2

This question is exactly as the following request, with one more twist,

So, I want to set, or conditionally set pandas dataframe column values. The added complexity is, instead of addressing the dataframe columns with string constant (df['data1']), I need to address them with variables (df[var_for_data1]), becaus my df column names are constructed.

Here is the much simplified example to explain what I want:

df = pd.DataFrame({'data1': np.random.randn(100),'data2': np.random.randn(100)})
print(df.head())

Col = 'data1'
print(df[Col].head())
df.data1 = df.data1 +.1
print(df[Col].head())
# so far so good, now how to do above with variable dataframe column name `Col`
#df.Col = df.Col + .1

The question is in the code, so far so good, now how to do above with variable dataframe column name Col.

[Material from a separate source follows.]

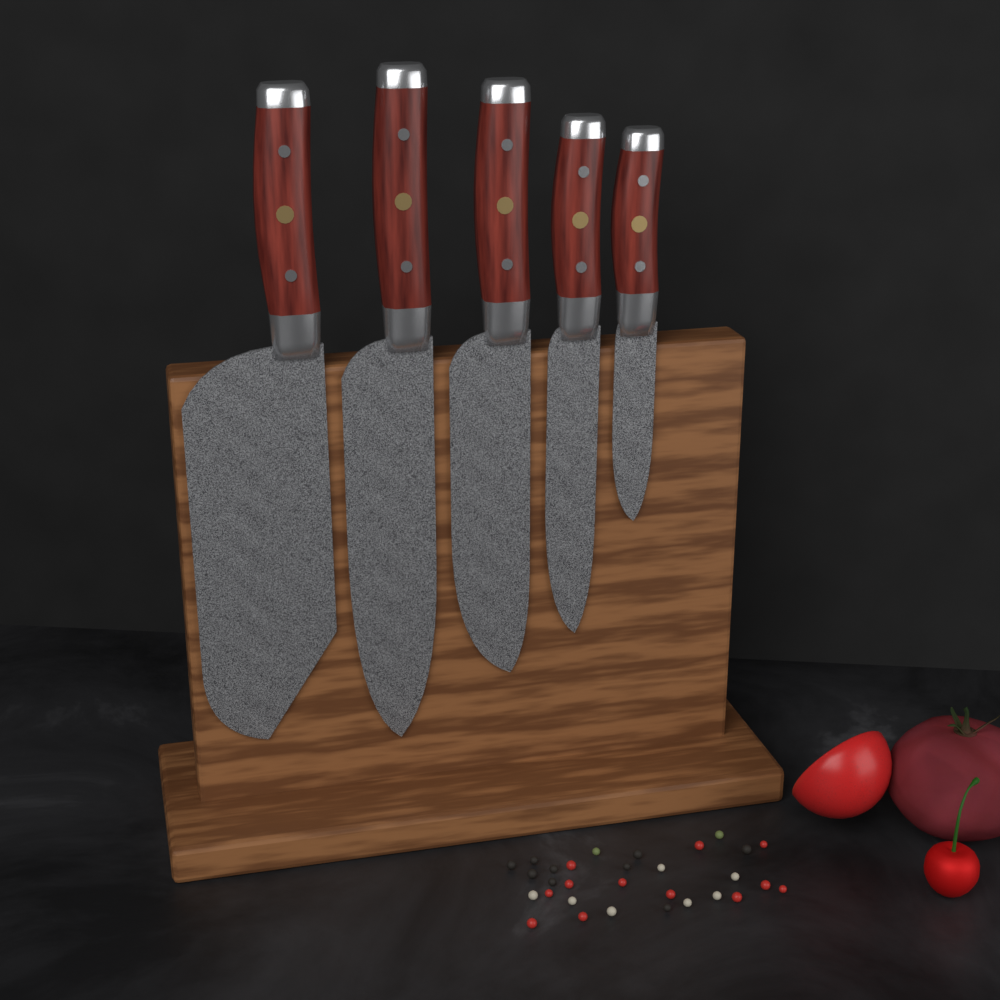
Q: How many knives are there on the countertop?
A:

The next question is how to add a condition to the above assignment, say to do it if df.data1 >=.25 and df.data1 <= .35:. Of course, expressing it using the variable dataframe column name Col.

Community
  • 1
  • 1
xpt
  • 20,363
  • 37
  • 127
  • 216
  • use subscripting with square brackets `df[data1]` this will work even with var string names – EdChum Jul 06 '16 at 15:46
  • if `Col` is a string then yes it will work, try it, think of dfs as a collection of dicts so in effect you're looking up a column that matches that name – EdChum Jul 06 '16 at 15:48
  • Thanks! Hmm... it didn't work for me before. Hold on... trying to find out what's was wrong... – xpt Jul 06 '16 at 15:49
  • wrap the conditions in parentheses `df[(df[col] >=.25) & (df[col] <= .35)]` note that you need to use bitwise `&` here – EdChum Jul 06 '16 at 16:08
  • Thanks. That works, `df[(df[Col] >=.25) & (df[Col] <= .35)] = df[(df[Col] >=.25) & (df[Col] <= .35)]+.1`. Any concerns you are not answering, but just commenting? – xpt Jul 06 '16 at 16:40
  • I don't like to answer unless I'm confident it's fully correct I'll post an answer in a bjt – EdChum Jul 06 '16 at 16:53
  • @EdChum oh, in that case, PLEASE, go ahead. I'd like to give you the full credit for your helps. Thanks. My real script is still having the problem, but that's an entirely different story, I'll try to figure out the problem and ask in another thread if necessary. – xpt Jul 06 '16 at 17:03

1 Answers1

1

You can use square brackets to access a column name using the string rather than as an attribute, I also strongly recommend that you ditch this habit of accessing columns by attribute as this can lead to confusing behaviour such as if you have a column name sum and you do df.sum will return the address of the method sum rather than the column 'sum'.

So df[Col] = df[Col] + 1

will work so long as the column name exists.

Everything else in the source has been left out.